Present every line of the listing below as a Markdown table with the columns "Row" and "Text," numbering each line in order and omitting any blank lines.

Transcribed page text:
****

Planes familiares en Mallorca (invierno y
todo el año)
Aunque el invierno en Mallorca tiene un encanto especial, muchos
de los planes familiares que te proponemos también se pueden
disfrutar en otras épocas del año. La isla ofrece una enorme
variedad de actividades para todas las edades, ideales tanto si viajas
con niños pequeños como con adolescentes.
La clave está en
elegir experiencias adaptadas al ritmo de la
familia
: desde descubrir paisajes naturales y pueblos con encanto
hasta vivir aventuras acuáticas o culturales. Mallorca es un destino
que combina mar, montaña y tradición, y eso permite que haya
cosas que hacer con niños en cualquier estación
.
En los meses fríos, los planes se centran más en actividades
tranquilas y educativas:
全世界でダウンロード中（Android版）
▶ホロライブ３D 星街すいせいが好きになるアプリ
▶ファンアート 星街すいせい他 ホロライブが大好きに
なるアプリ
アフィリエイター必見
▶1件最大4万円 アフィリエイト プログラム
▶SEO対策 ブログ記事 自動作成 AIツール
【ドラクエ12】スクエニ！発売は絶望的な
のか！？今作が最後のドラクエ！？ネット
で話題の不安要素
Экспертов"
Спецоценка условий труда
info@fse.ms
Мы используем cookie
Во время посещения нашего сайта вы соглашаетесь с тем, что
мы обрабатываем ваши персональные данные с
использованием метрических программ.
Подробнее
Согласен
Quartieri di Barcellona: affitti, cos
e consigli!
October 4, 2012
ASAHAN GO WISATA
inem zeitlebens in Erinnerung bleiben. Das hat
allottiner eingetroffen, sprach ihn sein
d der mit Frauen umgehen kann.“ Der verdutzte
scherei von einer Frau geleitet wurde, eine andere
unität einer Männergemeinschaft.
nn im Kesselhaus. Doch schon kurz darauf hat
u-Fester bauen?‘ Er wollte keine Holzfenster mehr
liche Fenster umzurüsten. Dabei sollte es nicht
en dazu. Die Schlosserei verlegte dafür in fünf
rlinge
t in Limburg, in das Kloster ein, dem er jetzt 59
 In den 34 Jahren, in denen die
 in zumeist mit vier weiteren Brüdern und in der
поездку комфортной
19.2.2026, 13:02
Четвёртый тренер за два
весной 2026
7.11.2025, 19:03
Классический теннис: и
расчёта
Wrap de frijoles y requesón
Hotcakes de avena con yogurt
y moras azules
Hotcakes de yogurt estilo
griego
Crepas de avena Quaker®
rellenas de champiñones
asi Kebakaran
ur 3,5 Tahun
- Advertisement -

****

Solution:
| Row | Text |
|---|---|
| 1 | Planes familiares en Mallorca (invierno y |
| 2 | todo el año) |
| 3 | Aunque el invierno en Mallorca tiene un encanto especial, muchos |
| 4 | de los planes familiares que te proponemos también se pueden |
| 5 | disfrutar en otras épocas del año. La isla ofrece una enorme |
| 6 | variedad de actividades para todas las edades, ideales tanto si viajas |
| 7 | con niños pequeños como con adolescentes. |
| 8 | La clave está en |
| 9 | elegir experiencias adaptadas al ritmo de la |
| 10 | familia |
| 11 | : desde descubrir paisajes naturales y pueblos con encanto |
| 12 | hasta vivir aventuras acuáticas o culturales. Mallorca es un destino |
| 13 | que combina mar, montaña y tradición, y eso permite que haya |
| 14 | cosas que hacer con niños en cualquier estación |
| 15 | . |
| 16 | En los meses fríos, los planes se centran más en actividades |
| 17 | tranquilas y educativas: |
| 18 | 全世界でダウンロード中（Android版） |
| 19 | ▶ホロライブ３D 星街すいせいが好きになるアプリ |
| 20 | ▶ファンアート 星街すいせい他 ホロライブが大好きに |
| 21 | なるアプリ |
| 22 | アフィリエイター必見 |
| 23 | ▶1件最大4万円 アフィリエイト プログラム |
| 24 | ▶SEO対策 ブログ記事 自動作成 AIツール |
| 25 | 【ドラクエ12】スクエニ！発売は絶望的な |
| 26 | のか！？今作が最後のドラクエ！？ネット |
| 27 | で話題の不安要素 |
| 28 | Экспертов" |
| 29 | Спецоценка условий труда |
| 30 | info@fse.ms |
| 31 | Мы используем cookie |
| 32 | Во время посещения нашего сайта вы соглашаетесь с тем, что |
| 33 | мы обрабатываем ваши персональные данные с |
| 34 | использованием метрических программ. |
| 35 | Подробнее |
| 36 | Согласен |
| 37 | Quartieri di Barcellona: affitti, cos |
| 38 | e consigli! |
| 39 | October 4, 2012 |
| 40 | ASAHAN GO WISATA |
| 41 | inem zeitlebens in Erinnerung bleiben. Das hat |
| 42 | allottiner eingetroffen, sprach ihn sein |
| 43 | d der mit Frauen umgehen kann.“ Der verdutzte |
| 44 | scherei von einer Frau geleitet wurde, eine andere |
| 45 | unität einer Männergemeinschaft. |
| 46 | nn im Kesselhaus. Doch schon kurz darauf hat |
| 47 | u-Fester bauen?‘ Er wollte keine Holzfenster mehr |
| 48 | liche Fenster umzurüsten. Dabei sollte es nicht |
| 49 | en dazu. Die Schlosserei verlegte dafür in fünf |
| 50 | rlinge |
| 51 | t in Limburg, in das Kloster ein, dem er jetzt 59 |
| 52 |  In den 34 Jahren, in denen die |
| 53 |  in zumeist mit vier weiteren Brüdern und in der |
| 54 | поездку комфортной |
| 55 | 19.2.2026, 13:02 |
| 56 | Четвёртый тренер за два |
| 57 | весной 2026 |
| 58 | 7.11.2025, 19:03 |
| 59 | Классический теннис: и |
| 60 | расчёта |
| 61 | Wrap de frijoles y requesón |
| 62 | Hotcakes de avena con yogurt |
| 63 | y moras azules |
| 64 | Hotcakes de yogurt estilo |
| 65 | griego |
| 66 | Crepas de avena Quaker® |
| 67 | rellenas de champiñones |
| 68 | asi Kebakaran |
| 69 | ur 3,5 Tahun |
| 70 | - Advertisement - |